I was so focused on whether I could squeeze the SD into the hull, I completely forgot about sizing the ballast tank for proper buoyancy.

I'm very fortunate you're also working on a Gato, that will make following in your footsteps much easier for me. I almost feel guilty.

Thanks for the update. I'll keep following along.

Cheers,
Brian

TXGR wrote:That post probably took you hours to put together, including taking all the specific photos. I really appreciate all the detail and explanations. Watching your build is a real education

I was so focused on whether I could squeeze the SD into the hull, I completely forgot about sizing the ballast tank for proper buoyancy.

I'm very fortunate you're also working on a Gato, that will make following in your footsteps much easier for me. I almost feel guilty.

Thanks for the update. I'll keep following along.

Cheers,
Brian

Thank you for the acknowledgment, Brian. Yes, I put in some effort to document my work and present it to the Great Unwashed. And there's a reason:

I stand on the shoulders of the giants that came before me.
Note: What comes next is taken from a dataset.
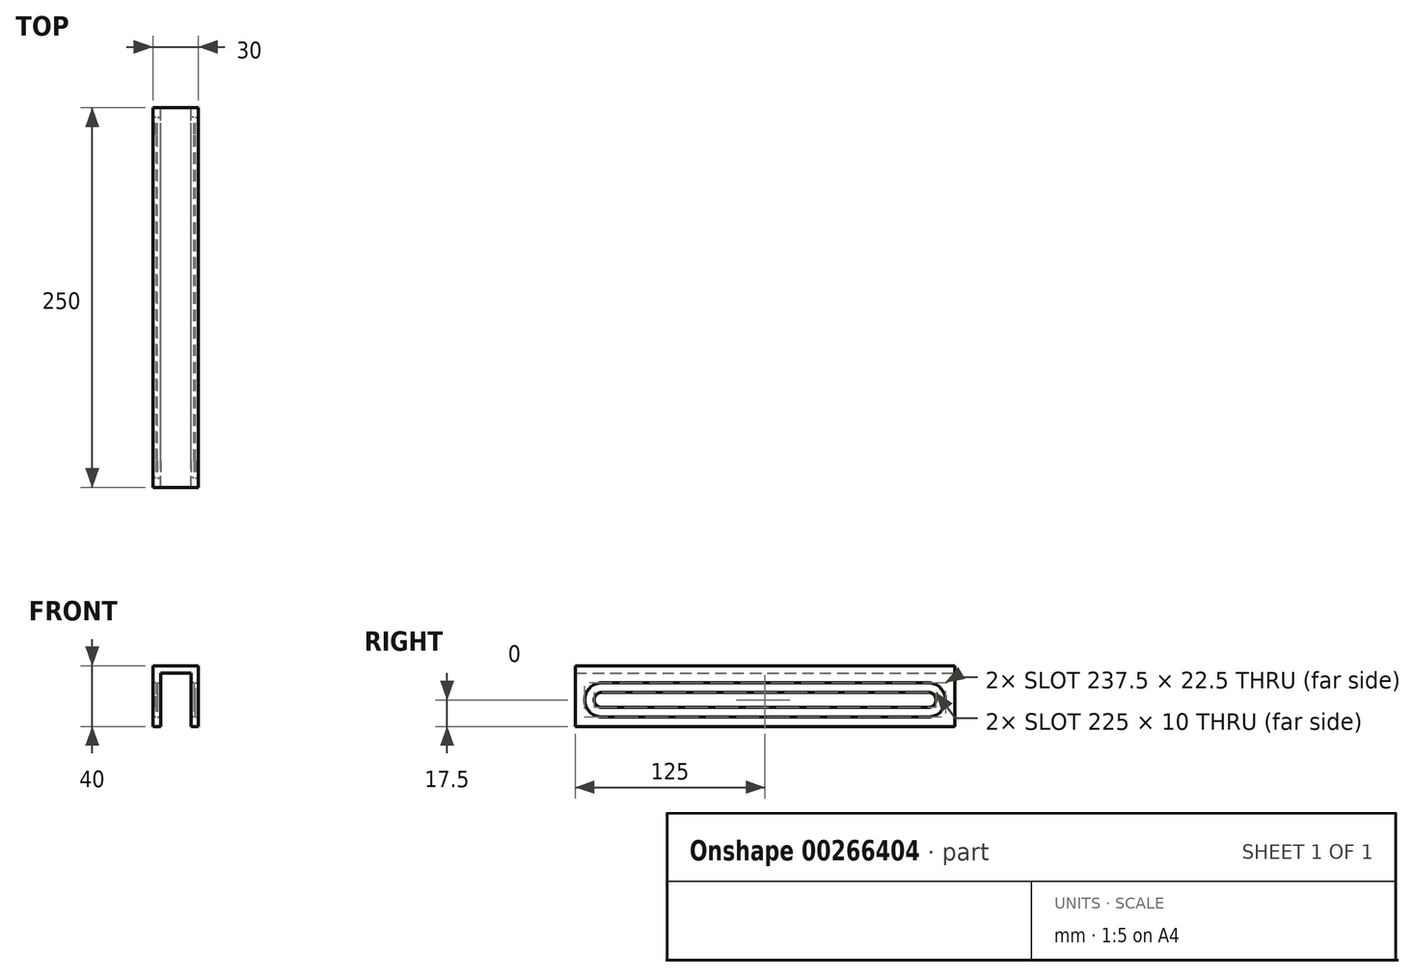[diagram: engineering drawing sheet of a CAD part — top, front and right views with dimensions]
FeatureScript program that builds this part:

I was taught by many the techniques I now employ in my model building. Those Craftsman too took the time to write and illustrate about the techniques they learned; they made the effort to pass the Craft on to others.

I'm honor bound to do the same -- to pass the torch to those who come after me.

As a young man I devoured all the magazines, lectures, seminars, contest, and trade-shows that had anything to do with the Craft. And there were (not so many today) the model clubs, national and local, where questions could be asked and other peoples work examined in detail.

My Dad was a sculptor and model builder. To this day I study his work and notes, and continue to learn from him.

Working out the amount of water the ballast tank has to hold is an easy one if the structure is GRP or polystyrene: Those materials have a specific gravity very close to 1. Therefore, if you take all the above waterline structures and weight them, that gives you a close presentation of the weight of water the ballast tank has to hold to get the entire structure in a state of near neutral buoyancy. Just to be sure, tack on ten to fifteen percent more water and you're good to go.

I have several other projects ahead of the 1/144 GATO, but hope to eventually get to it.

Stay tuned, Brian.

David